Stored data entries
+++++

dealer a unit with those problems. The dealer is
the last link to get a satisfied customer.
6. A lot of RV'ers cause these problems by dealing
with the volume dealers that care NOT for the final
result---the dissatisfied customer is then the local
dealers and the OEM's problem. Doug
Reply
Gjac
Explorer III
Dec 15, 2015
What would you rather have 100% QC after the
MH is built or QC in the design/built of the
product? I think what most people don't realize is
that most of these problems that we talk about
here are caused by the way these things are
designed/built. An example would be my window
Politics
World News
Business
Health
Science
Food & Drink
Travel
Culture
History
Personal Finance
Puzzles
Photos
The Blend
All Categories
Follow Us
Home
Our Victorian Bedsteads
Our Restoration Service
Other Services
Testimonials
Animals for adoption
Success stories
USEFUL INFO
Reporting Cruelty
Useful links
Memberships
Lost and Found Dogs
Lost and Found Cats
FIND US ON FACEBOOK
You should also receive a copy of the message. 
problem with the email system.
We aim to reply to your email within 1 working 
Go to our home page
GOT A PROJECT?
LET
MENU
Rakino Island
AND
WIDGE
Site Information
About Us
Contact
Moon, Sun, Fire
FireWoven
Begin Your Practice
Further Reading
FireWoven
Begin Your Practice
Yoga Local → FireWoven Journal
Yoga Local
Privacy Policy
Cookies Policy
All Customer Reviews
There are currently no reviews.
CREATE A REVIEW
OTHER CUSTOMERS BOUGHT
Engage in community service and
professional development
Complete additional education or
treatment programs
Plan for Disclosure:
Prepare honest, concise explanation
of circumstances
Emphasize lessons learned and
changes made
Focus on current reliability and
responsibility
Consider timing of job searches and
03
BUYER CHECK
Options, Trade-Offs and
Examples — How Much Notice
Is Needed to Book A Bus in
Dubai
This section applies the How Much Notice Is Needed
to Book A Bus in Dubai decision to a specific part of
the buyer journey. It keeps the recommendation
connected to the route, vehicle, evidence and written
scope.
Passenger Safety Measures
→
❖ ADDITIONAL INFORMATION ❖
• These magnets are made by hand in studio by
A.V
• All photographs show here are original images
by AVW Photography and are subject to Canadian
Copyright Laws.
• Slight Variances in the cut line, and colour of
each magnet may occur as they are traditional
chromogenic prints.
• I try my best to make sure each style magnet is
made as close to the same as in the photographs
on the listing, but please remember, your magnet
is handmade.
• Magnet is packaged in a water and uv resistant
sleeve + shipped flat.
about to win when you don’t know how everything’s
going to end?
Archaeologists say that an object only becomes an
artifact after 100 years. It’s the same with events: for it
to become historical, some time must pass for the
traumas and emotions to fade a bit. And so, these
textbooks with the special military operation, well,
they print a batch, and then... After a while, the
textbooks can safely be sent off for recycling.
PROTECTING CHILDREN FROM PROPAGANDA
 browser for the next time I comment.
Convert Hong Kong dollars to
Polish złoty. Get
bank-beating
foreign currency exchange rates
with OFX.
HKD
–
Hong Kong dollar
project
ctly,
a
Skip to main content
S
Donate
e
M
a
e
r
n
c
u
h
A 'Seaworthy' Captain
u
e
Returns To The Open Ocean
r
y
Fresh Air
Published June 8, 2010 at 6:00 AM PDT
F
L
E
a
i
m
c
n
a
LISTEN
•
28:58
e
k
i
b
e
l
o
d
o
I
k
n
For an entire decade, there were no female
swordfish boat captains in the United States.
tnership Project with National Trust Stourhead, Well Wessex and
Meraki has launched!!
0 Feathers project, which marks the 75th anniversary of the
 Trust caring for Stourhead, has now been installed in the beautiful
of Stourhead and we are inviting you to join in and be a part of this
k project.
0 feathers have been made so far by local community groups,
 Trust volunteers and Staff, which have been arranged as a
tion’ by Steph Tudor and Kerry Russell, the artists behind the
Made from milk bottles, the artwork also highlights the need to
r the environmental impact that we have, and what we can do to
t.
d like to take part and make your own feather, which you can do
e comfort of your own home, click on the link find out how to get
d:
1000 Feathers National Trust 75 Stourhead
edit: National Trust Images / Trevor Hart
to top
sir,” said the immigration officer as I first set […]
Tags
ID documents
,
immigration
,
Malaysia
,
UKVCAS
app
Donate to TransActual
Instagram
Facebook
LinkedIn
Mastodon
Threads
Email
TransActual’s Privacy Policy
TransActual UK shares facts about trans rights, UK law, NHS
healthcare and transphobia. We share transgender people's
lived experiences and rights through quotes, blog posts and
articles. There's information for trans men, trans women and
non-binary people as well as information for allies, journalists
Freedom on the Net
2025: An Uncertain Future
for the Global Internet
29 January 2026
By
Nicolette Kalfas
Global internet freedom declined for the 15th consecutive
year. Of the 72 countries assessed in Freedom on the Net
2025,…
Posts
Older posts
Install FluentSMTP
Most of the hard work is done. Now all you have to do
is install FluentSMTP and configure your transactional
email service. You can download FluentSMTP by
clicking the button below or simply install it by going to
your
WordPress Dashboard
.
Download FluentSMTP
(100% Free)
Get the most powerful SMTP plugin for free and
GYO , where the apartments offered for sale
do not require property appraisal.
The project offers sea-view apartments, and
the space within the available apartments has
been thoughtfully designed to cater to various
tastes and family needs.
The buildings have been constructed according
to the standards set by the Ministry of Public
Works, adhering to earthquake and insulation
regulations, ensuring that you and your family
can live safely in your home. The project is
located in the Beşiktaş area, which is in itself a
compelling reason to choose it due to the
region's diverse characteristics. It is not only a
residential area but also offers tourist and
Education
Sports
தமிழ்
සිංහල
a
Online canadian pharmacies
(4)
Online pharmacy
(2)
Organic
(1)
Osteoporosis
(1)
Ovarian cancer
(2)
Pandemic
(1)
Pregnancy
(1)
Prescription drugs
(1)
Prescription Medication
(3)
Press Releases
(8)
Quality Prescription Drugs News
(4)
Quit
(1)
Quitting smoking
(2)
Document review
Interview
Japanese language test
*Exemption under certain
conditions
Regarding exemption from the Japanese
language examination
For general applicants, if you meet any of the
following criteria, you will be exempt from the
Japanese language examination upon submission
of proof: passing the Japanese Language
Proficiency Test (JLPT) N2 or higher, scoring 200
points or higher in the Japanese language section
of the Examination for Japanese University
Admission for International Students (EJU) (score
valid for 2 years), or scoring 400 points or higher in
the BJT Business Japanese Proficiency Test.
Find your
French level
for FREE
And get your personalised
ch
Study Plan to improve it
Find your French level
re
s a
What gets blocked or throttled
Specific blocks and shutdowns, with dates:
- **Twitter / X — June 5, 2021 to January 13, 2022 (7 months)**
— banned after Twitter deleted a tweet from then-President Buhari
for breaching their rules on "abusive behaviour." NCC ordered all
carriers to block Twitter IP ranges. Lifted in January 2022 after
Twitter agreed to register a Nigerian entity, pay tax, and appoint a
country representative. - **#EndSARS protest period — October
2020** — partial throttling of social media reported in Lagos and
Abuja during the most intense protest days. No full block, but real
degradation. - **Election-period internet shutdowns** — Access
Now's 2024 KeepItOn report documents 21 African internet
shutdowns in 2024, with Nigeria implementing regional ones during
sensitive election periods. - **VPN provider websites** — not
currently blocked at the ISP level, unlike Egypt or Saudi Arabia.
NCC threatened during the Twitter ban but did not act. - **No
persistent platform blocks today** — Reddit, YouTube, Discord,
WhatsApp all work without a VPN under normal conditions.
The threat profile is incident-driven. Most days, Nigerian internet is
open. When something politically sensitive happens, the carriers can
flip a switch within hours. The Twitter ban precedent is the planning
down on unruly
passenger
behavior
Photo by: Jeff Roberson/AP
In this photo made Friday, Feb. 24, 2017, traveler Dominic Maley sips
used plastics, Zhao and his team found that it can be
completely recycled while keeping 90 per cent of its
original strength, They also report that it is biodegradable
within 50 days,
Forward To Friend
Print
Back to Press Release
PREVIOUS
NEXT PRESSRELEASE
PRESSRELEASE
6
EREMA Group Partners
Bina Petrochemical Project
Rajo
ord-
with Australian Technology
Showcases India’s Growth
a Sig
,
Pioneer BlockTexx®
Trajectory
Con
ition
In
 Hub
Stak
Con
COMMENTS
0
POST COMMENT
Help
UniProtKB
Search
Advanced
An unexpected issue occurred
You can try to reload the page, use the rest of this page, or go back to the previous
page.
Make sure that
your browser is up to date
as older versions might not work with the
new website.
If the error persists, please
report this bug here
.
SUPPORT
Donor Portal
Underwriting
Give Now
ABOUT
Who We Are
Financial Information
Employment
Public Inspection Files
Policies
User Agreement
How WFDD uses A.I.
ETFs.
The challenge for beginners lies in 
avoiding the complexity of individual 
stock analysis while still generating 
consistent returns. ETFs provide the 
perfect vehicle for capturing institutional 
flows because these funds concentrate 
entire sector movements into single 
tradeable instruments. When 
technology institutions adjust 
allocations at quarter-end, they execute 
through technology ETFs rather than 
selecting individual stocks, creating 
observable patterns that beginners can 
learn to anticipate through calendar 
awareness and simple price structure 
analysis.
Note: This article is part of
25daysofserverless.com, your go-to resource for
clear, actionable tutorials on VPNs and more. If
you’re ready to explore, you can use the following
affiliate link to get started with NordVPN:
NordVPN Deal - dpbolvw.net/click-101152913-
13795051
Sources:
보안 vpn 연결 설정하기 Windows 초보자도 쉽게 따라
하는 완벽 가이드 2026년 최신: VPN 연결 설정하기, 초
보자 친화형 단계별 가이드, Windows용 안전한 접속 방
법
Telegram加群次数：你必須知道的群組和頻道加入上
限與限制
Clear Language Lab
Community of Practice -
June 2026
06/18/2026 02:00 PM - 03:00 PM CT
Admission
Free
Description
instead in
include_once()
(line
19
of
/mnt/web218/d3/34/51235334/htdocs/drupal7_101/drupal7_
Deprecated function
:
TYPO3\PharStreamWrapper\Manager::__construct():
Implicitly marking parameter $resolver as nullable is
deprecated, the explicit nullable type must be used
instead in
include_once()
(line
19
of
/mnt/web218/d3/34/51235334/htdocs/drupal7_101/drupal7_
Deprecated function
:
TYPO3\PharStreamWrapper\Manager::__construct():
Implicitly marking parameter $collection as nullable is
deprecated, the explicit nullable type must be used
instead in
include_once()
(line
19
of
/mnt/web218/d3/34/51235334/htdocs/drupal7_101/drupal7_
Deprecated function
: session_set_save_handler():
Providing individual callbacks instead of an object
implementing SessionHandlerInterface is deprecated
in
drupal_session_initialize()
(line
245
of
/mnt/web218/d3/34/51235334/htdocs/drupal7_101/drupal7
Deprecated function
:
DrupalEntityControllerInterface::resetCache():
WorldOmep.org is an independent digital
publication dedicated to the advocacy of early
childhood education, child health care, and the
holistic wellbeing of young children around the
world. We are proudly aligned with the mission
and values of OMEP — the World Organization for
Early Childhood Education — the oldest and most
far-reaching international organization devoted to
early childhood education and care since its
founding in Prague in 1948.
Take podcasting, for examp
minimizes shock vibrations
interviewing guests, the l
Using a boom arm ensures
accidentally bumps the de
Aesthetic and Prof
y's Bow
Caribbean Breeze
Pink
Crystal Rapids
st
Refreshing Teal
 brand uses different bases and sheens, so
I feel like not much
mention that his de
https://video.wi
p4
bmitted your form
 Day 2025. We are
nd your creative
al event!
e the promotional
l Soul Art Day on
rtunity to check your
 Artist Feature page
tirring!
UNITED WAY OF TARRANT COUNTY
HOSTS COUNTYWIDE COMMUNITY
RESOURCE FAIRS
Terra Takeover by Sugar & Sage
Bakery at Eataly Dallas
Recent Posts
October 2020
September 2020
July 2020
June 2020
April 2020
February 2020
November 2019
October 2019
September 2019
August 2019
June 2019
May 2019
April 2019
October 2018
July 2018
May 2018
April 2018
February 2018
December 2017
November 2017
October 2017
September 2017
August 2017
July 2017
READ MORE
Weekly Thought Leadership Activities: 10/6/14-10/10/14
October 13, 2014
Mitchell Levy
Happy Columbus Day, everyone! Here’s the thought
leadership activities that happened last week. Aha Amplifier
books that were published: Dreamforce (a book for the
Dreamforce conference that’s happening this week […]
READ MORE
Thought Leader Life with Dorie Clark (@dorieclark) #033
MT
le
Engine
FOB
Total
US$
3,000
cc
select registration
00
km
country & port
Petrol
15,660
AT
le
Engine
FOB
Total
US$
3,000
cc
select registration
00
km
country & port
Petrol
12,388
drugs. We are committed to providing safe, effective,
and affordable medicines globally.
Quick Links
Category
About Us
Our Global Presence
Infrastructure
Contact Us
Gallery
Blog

+++++

> _What is expected_
Quote the entries word for word from their first line through the line containing "Complete additional education or", including that line.

> _Reply to the exercise_
dealer a unit with those problems. The dealer is
the last link to get a satisfied customer.
6. A lot of RV'ers cause these problems by dealing
with the volume dealers that care NOT for the final
result---the dissatisfied customer is then the local
dealers and the OEM's problem. Doug
Reply
Gjac
Explorer III
Dec 15, 2015
What would you rather have 100% QC after the
MH is built or QC in the design/built of the
product? I think what most people don't realize is
that most of these problems that we talk about
here are caused by the way these things are
designed/built. An example would be my window
Politics
World News
Business
Health
Science
Food & Drink
Travel
Culture
History
Personal Finance
Puzzles
Photos
The Blend
All Categories
Follow Us
Home
Our Victorian Bedsteads
Our Restoration Service
Other Services
Testimonials
Animals for adoption
Success stories
USEFUL INFO
Reporting Cruelty
Useful links
Memberships
Lost and Found Dogs
Lost and Found Cats
FIND US ON FACEBOOK
You should also receive a copy of the message. 
problem with the email system.
We aim to reply to your email within 1 working 
Go to our home page
GOT A PROJECT?
LET
MENU
Rakino Island
AND
WIDGE
Site Information
About Us
Contact
Moon, Sun, Fire
FireWoven
Begin Your Practice
Further Reading
FireWoven
Begin Your Practice
Yoga Local → FireWoven Journal
Yoga Local
Privacy Policy
Cookies Policy
All Customer Reviews
There are currently no reviews.
CREATE A REVIEW
OTHER CUSTOMERS BOUGHT
Engage in community service and
professional development
Complete additional education or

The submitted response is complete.